Port Arthur School District: Sorry One of Our Principals Hit Your Fifth-Grade Children
Port Arthur police are investigating an elementary school principal who reportedly hit fifth-grade students who performed poorly on practice tests last week.
The Beaumont Enterprise reported that the Port Arthur Independent School District has apologized for the behavior of Travis Elementary School Principal Bessie Johnson, a 40-year district employee. One student and his mother told the Port Arthur News that Johnson had the entire fifth grade line up in the hall and point to their scores on the practice test for the über-important State of Texas Assessments of Academic Readiness, or "STAAR," which probably has a whole section devoted to acronyms.
The boy's mother told the paper that "the students were told to sit on their knees if they had failed...and they remained on their knees for an extended period of time while the principal walked down the hall hitting them individually on the back, wrist and arms."
The school district has been mum on how, if at all, Johnson was disciplined, since that sort of thing is classified as a "personnel matter." However, Mark Porterie, the deputy superintendent, was quick to point out that "Mrs. Johnson runs a wonderful campus. The school is actually a recognized campus and never have we had a problem such as this from that campus." (The school's motto is "Committed to Excellence," but we think it should be changed to "Committed to Excellence -- Or Else!").
Porterie also told the Port Arthur News that "We agree there are numerous other ways to encourage students to do better in their academic classes."
Frankly, we tried to think of better motivational tools than hitting, but we came up empty-handed. So we called Porterie to brainstorm. He immediately referred us to the detective in charge of the investigation, but when we told him we wanted to get a more academic perspective on things, he was game. We asked for examples, besides hitting, that are a good way to encourage kids.
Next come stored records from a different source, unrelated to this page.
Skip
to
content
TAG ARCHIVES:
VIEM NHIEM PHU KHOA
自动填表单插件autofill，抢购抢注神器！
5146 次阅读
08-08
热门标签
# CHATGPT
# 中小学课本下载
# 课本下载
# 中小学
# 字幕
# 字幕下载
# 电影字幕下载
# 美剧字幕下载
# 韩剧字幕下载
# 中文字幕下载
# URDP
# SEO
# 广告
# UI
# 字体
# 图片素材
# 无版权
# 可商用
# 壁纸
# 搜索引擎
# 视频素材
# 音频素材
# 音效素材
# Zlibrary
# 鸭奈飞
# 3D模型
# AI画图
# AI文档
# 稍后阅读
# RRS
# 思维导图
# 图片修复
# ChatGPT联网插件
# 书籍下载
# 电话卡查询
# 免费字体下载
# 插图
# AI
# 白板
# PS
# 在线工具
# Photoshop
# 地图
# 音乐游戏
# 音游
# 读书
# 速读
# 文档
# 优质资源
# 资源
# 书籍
"There's always the fact that you talk to children, that you encourage them, and just overall, just love the students. And I'll leave it at that," he said, and added later, "There are...several ways to encourage children to do better. And that's what I meant with that statement."
HB: Would it help if [we] threw some suggestions out there?
HB: Tugging on their ears really, really hard. Is that a good way to encourage them?
MP: No, no, no.
HB: Kicking them in the shins.
MP: No, definitely not.
HB: Giving them a few sharp licks with a belt.
MP: Definitely not.
HB: What about just verbally mocking them? You know, maybe if there's some sort of handicap or noticeable physical defect?
MP: No, definitely not.
HB: Spitting on them?
MP: Oh God, no.
HB: What about, like, arming two of them with switchblades and having them do a battle?
MP: No, no, no, no -- definitely not....Let's hope our country never, ever gets to that point.
Well, there you have it. He shot down all our ideas on the best way to get kids to do better on tests. Guess we'll never be able to be a principal in Port Arthur.